Study finds 3000 genes differ between male and female brains

Friday 17 April 2026 - 15:40

By: Dakir Madiha

Study finds 3000 genes differ between male and female brains

A large scale analysis of individual brain cells has identified more than 3,000 genes whose activity differs between male and female brains, offering new insight into biological factors linked to neurological and psychiatric disorders. The study, published in Science, analyzed gene expression across multiple brain regions and cell types using advanced sequencing techniques.

Researchers examined tissue samples from 30 adult donors, evenly split between men and women, focusing on six cortical regions. Using single nucleus RNA sequencing, they found that while biological sex explains only a small share of overall gene expression variation, a consistent set of 133 genes showed sex biased activity across all regions and cell types. Most of these genes were autosomal, meaning they are not located on sex chromosomes, suggesting broader regulatory mechanisms at play.

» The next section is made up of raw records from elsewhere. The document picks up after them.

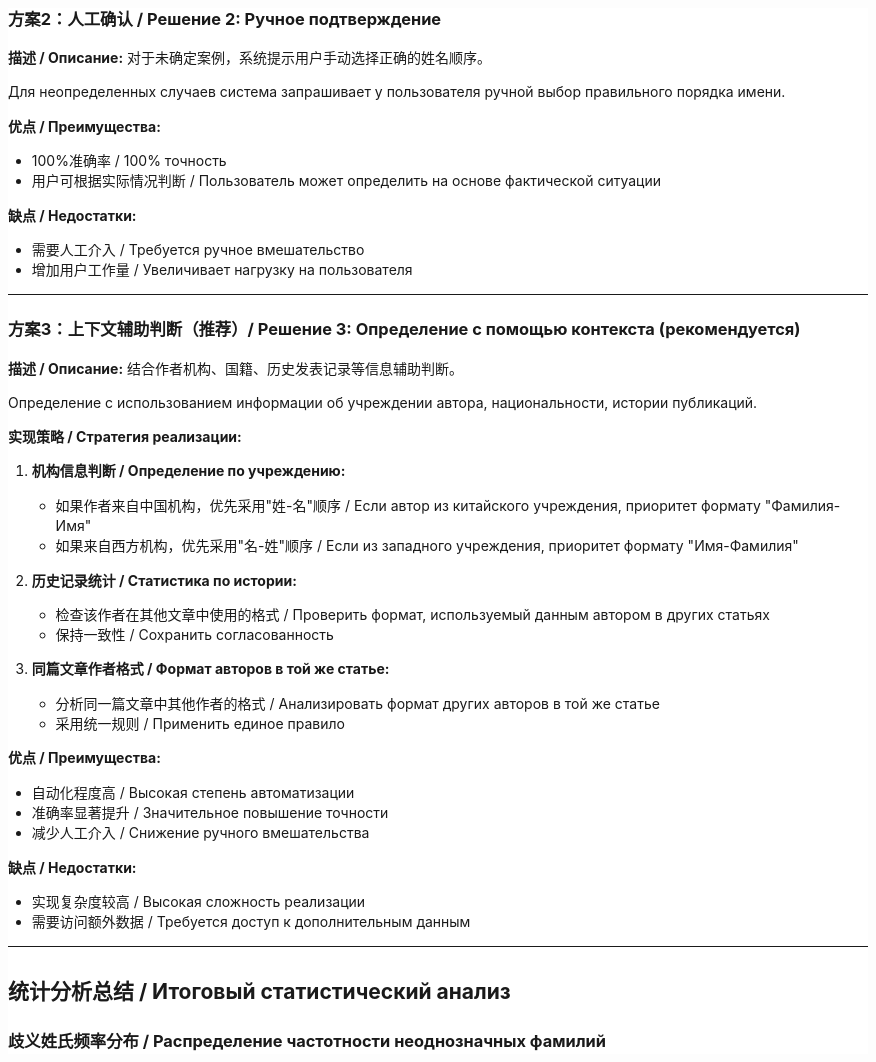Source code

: 
### 方案2：人工确认 / Решение 2: Ручное подтверждение

**描述 / Описание:**
对于未确定案例，系统提示用户手动选择正确的姓名顺序。

Для неопределенных случаев система запрашивает у пользователя ручной выбор правильного порядка имени.

**优点 / Преимущества:**
- 100%准确率 / 100% точность
- 用户可根据实际情况判断 / Пользователь может определить на основе фактической ситуации

**缺点 / Недостатки:**
- 需要人工介入 / Требуется ручное вмешательство
- 增加用户工作量 / Увеличивает нагрузку на пользователя

---

### 方案3：上下文辅助判断（推荐）/ Решение 3: Определение с помощью контекста (рекомендуется)

**描述 / Описание:**
结合作者机构、国籍、历史发表记录等信息辅助判断。

Определение с использованием информации об учреждении автора, национальности, истории публикаций.

**实现策略 / Стратегия реализации:**

1. **机构信息判断 / Определение по учреждению:**
   - 如果作者来自中国机构，优先采用"姓-名"顺序 / Если автор из китайского учреждения, приоритет формату "Фамилия-Имя"
   - 如果来自西方机构，优先采用"名-姓"顺序 / Если из западного учреждения, приоритет формату "Имя-Фамилия"

2. **历史记录统计 / Статистика по истории:**
   - 检查该作者在其他文章中使用的格式 / Проверить формат, используемый данным автором в других статьях
   - 保持一致性 / Сохранить согласованность

3. **同篇文章作者格式 / Формат авторов в той же статье:**
   - 分析同一篇文章中其他作者的格式 / Анализировать формат других авторов в той же статье
   - 采用统一规则 / Применить единое правило

**优点 / Преимущества:**
- 自动化程度高 / Высокая степень автоматизации
- 准确率显著提升 / Значительное повышение точности
- 减少人工介入 / Снижение ручного вмешательства

**缺点 / Недостатки:**
- 实现复杂度较高 / Высокая сложность реализации
- 需要访问额外数据 / Требуется доступ к дополнительным данным

---

## 统计分析总结 / Итоговый статистический анализ

### 歧义姓氏频率分布 / Распределение частотности неоднозначных фамилий
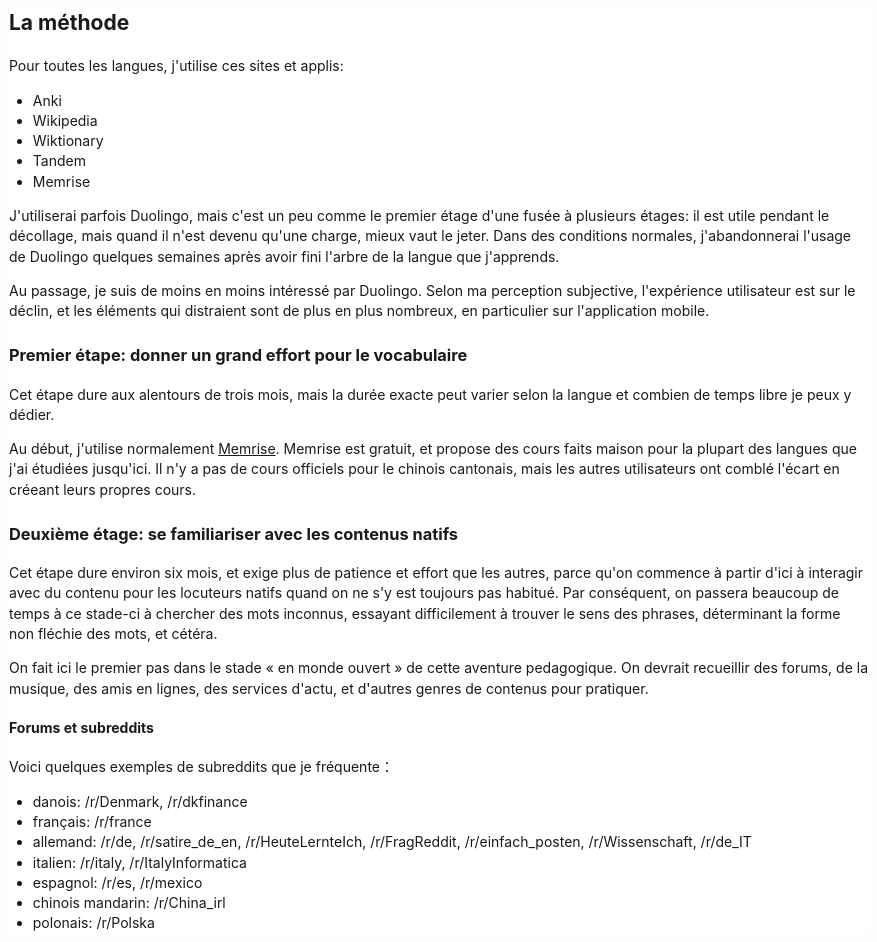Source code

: ## La méthode

Pour toutes les langues, j'utilise ces sites et applis:

- Anki
- Wikipedia
- Wiktionary
- Tandem
- Memrise

J'utiliserai parfois Duolingo, mais c'est un peu comme le premier étage d'une fusée à plusieurs étages: il est utile pendant le décollage, mais quand il n'est devenu qu'une charge, mieux vaut le jeter. Dans des conditions normales, j'abandonnerai l'usage de Duolingo quelques semaines après avoir fini l'arbre de la langue que j'apprends.

Au passage, je suis de moins en moins intéressé par Duolingo. Selon ma perception subjective, l'expérience utilisateur est sur le déclin, et les éléments qui distraient sont de plus en plus nombreux, en particulier sur l'application mobile.

### Premier étape: donner un grand effort pour le vocabulaire

Cet étape dure aux alentours de trois mois, mais la durée exacte peut varier selon la langue et combien de temps libre je peux y dédier.

Au début, j'utilise normalement [Memrise](https://www.memrise.com/). Memrise est gratuit, et propose des cours faits maison pour la plupart des langues que j'ai étudiées jusqu'ici. Il n'y a pas de cours officiels pour le chinois cantonais, mais les autres utilisateurs ont comblé l'écart en créeant leurs propres cours.

### Deuxième étage: se familiariser avec les contenus natifs

Cet étape dure environ six mois, et exige plus de patience et effort que les autres, parce qu'on commence à partir d'ici à interagir avec du contenu pour les locuteurs natifs quand on ne s'y est toujours pas habitué. Par conséquent, on passera beaucoup de temps à ce stade-ci à chercher des mots inconnus, essayant difficilement à trouver le sens des phrases, déterminant la forme non fléchie des mots, et cétéra.

On fait ici le premier pas dans le stade « en monde ouvert » de cette aventure pedagogique. On devrait recueillir des forums, de la musique, des amis en lignes, des services d'actu, et d'autres genres de contenus pour pratiquer.

#### Forums et subreddits

Voici quelques exemples de subreddits que je fréquente：

- danois: /r/Denmark, /r/dkfinance
- français: /r/france
- allemand: /r/de, /r/satire_de_en, /r/HeuteLernteIch, /r/FragReddit, /r/einfach_posten, /r/Wissenschaft, /r/de_IT
- italien: /r/italy, /r/ItalyInformatica
- espagnol: /r/es, /r/mexico
- chinois mandarin: /r/China_irl
- polonais: /r/Polska
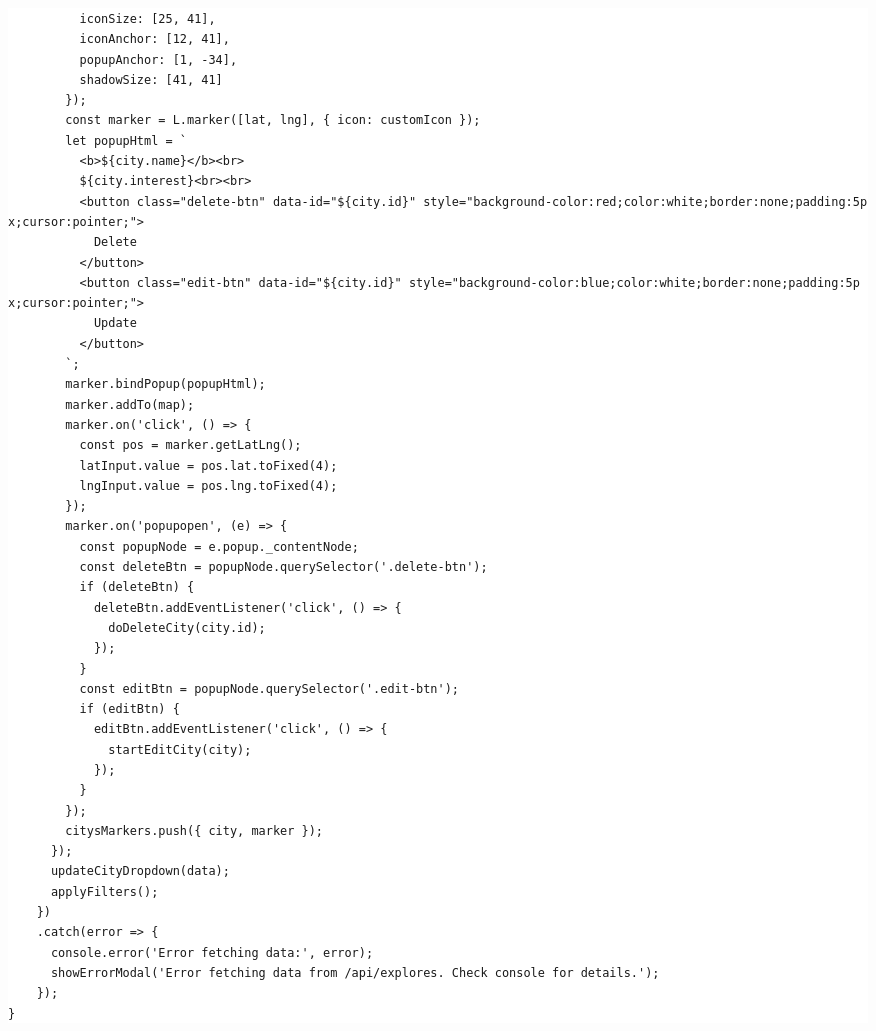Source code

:               iconSize: [25, 41],
              iconAnchor: [12, 41],
              popupAnchor: [1, -34],
              shadowSize: [41, 41]
            });
            const marker = L.marker([lat, lng], { icon: customIcon });
            let popupHtml = `
              <b>${city.name}</b><br>
              ${city.interest}<br><br>
              <button class="delete-btn" data-id="${city.id}" style="background-color:red;color:white;border:none;padding:5px;cursor:pointer;">
                Delete
              </button>
              <button class="edit-btn" data-id="${city.id}" style="background-color:blue;color:white;border:none;padding:5px;cursor:pointer;">
                Update
              </button>
            `;
            marker.bindPopup(popupHtml);
            marker.addTo(map);
            marker.on('click', () => {
              const pos = marker.getLatLng();
              latInput.value = pos.lat.toFixed(4);
              lngInput.value = pos.lng.toFixed(4);
            });
            marker.on('popupopen', (e) => {
              const popupNode = e.popup._contentNode;
              const deleteBtn = popupNode.querySelector('.delete-btn');
              if (deleteBtn) {
                deleteBtn.addEventListener('click', () => {
                  doDeleteCity(city.id);
                });
              }
              const editBtn = popupNode.querySelector('.edit-btn');
              if (editBtn) {
                editBtn.addEventListener('click', () => {
                  startEditCity(city);
                });
              }
            });
            citysMarkers.push({ city, marker });
          });
          updateCityDropdown(data);
          applyFilters();
        })
        .catch(error => {
          console.error('Error fetching data:', error);
          showErrorModal('Error fetching data from /api/explores. Check console for details.');
        });
    }
    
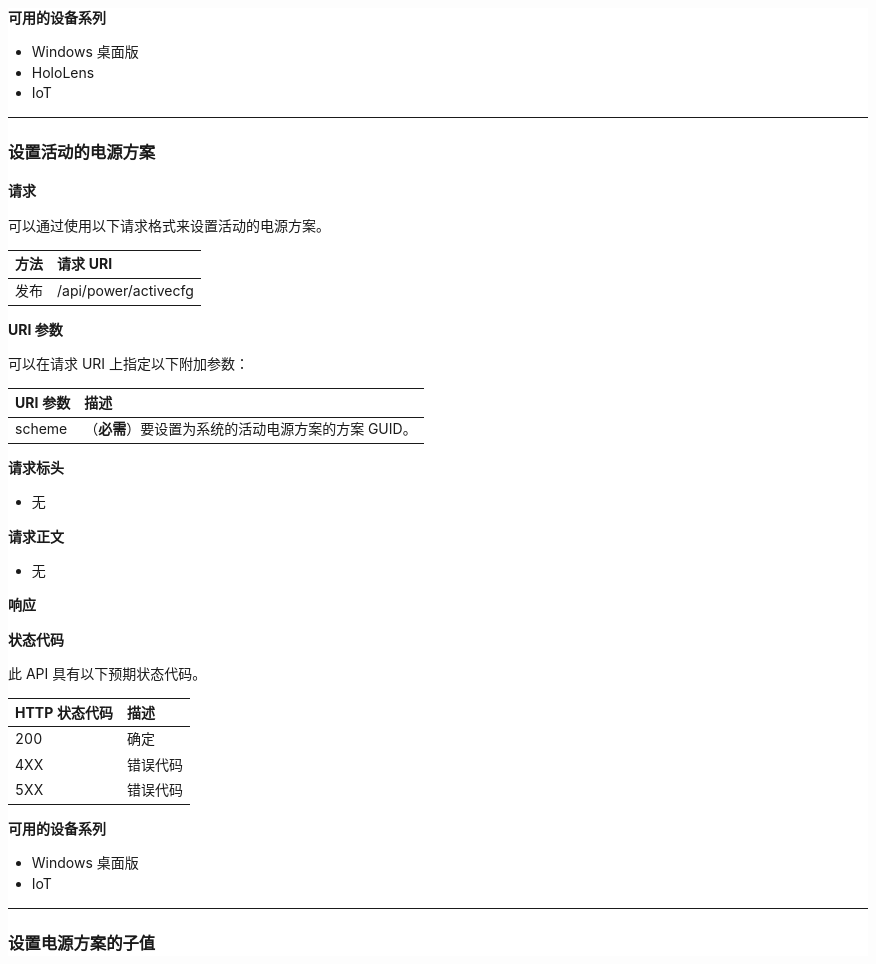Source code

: **可用的设备系列**

* Windows 桌面版
* HoloLens
* IoT

<hr>

### <a name="set-the-active-power-scheme"></a>设置活动的电源方案

**请求**

可以通过使用以下请求格式来设置活动的电源方案。
 
| 方法      | 请求 URI |
| :------     | :----- |
| 发布 | /api/power/activecfg |


**URI 参数**

可以在请求 URI 上指定以下附加参数：

| URI 参数 | 描述 |
| :---          | :--- |
| scheme | （**必需**）要设置为系统的活动电源方案的方案 GUID。 |

**请求标头**

- 无

**请求正文**

- 无

**响应**

**状态代码**

此 API 具有以下预期状态代码。

| HTTP 状态代码      | 描述 |
| :------     | :----- |
| 200 | 确定 |
| 4XX | 错误代码 |
| 5XX | 错误代码 |

**可用的设备系列**

* Windows 桌面版
* IoT

<hr>

### <a name="set-the-sub-value-for-a-power-scheme"></a>设置电源方案的子值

The most pronounced differences were observed in the fusiform cortex, a region involved in facial recognition and social cognition, as well as in key brain cell types including oligodendrocytes, astrocytes and excitatory neurons. Although genes on sex chromosomes displayed the largest individual differences, the overall pattern in autosomal genes appeared to be largely influenced by steroid hormones, pointing to hormonal regulation as a central factor.

The findings have direct implications for understanding why conditions such as ADHD, Schizophrenia, Depression and Alzheimer’s disease affect men and women differently. Many of the genes identified overlap with known genetic risk variants associated with these disorders. Researchers grouped the observed differences into 13 major expression signatures linked to brain metabolism, structural organization and regulatory pathways.

Scientists caution that not all differences can be attributed solely to biology. External factors such as environment and social experience may also influence gene expression patterns. Future research will aim to determine when these differences emerge during development and whether they are present before birth. The study’s dataset has been made publicly available to support further investigation into sex related variation in brain function.